When to Use nanoFramework vs .NET IoT Libraries

The choice between these two approaches comes down to what the device needs to do and the constraints it must operate within.

Choose nanoFramework when the device is battery-powered and needs to last weeks or months on a charge, when you are deploying dozens or hundreds of identical sensors where per-unit cost matters, when the device has a single focused job such as reading a sensor and publishing data, or when you need the device to boot and begin operating within a second or two of power-on.

Choose .NET IoT Libraries when you are prototyping and want the full .NET ecosystem available without thinking about memory budgets, when the device needs to run multiple services or complex logic concurrently, when the device is permanently mains-powered and power consumption is not a concern, or when you need libraries that only exist for full .NET such as ML.NET inference or advanced image processing.

Limitations and Workarounds

Incompatible NuGet Packages

The most common frustration when starting with nanoFramework is discovering that a NuGet package you rely on will not install.
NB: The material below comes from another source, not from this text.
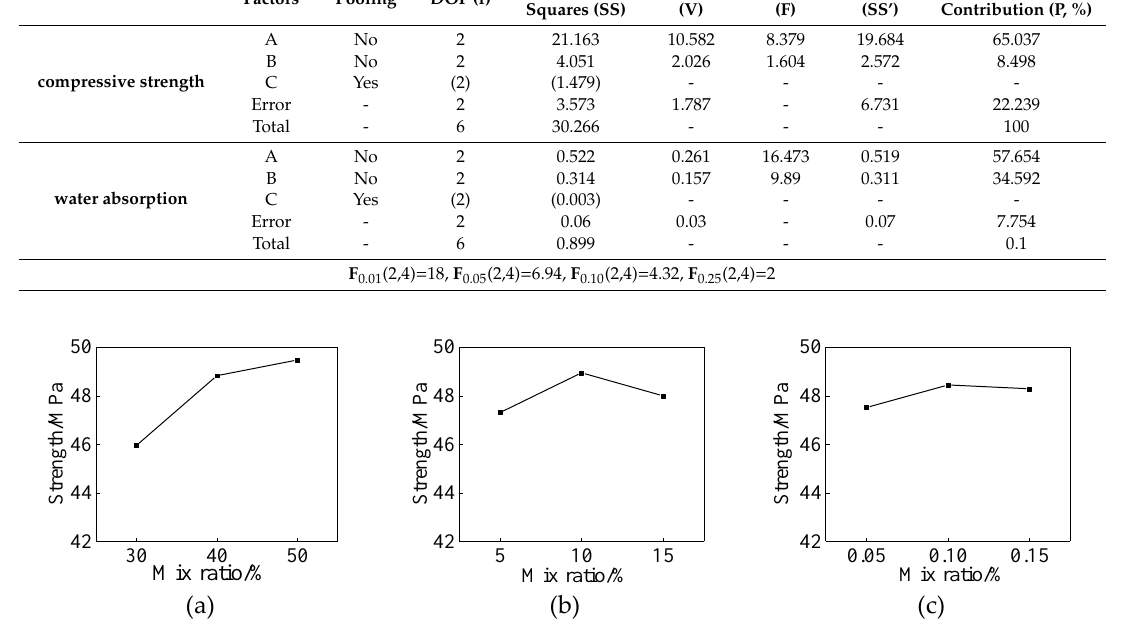
Figure 1. Impact of each factor on compressive strength, ( a ) Lithium silicate; ( b ) Sodium silicate; ( c ) Surfactant.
Packages targeting net6.0, net8.0, or netstandard2.0 are incompatible because they assume a full CLR with a runtime API surface that nanoFramework does not provide.

The workaround is to search for nanoFramework-specific alternatives in the nanoFramework.* namespace on NuGet. If no package exists for the library you need, you have the option of porting the relevant portion yourself (for small, self-contained libraries) or rethinking whether a different approach avoids the dependency.

JSON Without System.Text.Json

Since standard JSON serializers are unavailable, device code typically handles small JSON payloads manually with StringBuilder for output and simple string parsing for input, or uses the nanoFramework.Json package which provides basic serialization for simple types.

For telemetry that flows in one direction (device to cloud), hand-building the JSON string is usually straightforward and avoids any serializer dependency:

builder.Clear();
builder.Append("{\"deviceId\":\"sensor-01\",\"temp\":");
builder.Append(temp.ToString("F2"));
builder.Append(",\"ts\":\"");
builder.Append(DateTime.UtcNow.ToString("o"));
builder.Append("\"}");

For inbound commands from the cloud, keeping the command format simple (a short string like "restart" or "sleep") avoids the need for a JSON parser entirely.

Debugging Latency

Stepping through code in the Visual Studio debugger over USB serial is noticeably slower than debugging desktop .NET code. Each step involves a round-trip over WIRE Protocol, which can make debugging tight loops tedious. The practical approach is to instrument code with Debug.WriteLine calls, run the device freely, and observe the output in the Output window. Reserve the step debugger for investigating specific logic problems where line-by-line execution is worth the wait.

Uneven Board Support

Not all supported boards have the same level of library coverage or firmware stability. ESP32 boards have by far the most community attention and the broadest library ecosystem. STM32 boards have solid support for the boards that are officially listed, but adding an unsupported STM32 variant requires building custom firmware, which is an advanced undertaking. TI and NXP targets receive less community contribution and may have gaps in peripheral support.

Before committing to a board for a production design, check the nanoFramework GitHub repository to confirm that the specific peripherals you need (I2C, SPI, deep sleep, WiFi) are supported and recently maintained for that target.

Memory Profiling

When a device starts throwing OutOfMemoryException or behaving erratically under load, the usual culprit is heap exhaustion. nanoFramework exposes GC.Run(true) to force a collection and returns the available heap through nanoFramework.Runtime.Native.GC.Run(false) (which runs GC but also returns heap size). Instrumenting the main loop to log available heap at each iteration makes it straightforward to identify where allocations are accumulating.

// Log available heap for diagnostics during development
uint freeBytes = nanoFramework.Runtime.Native.GC.Run(false);
Debug.WriteLine("Free heap: " + freeBytes.ToString() + " bytes");

Remove or disable this logging before production deployment, since the GC call itself has a small overhead cost.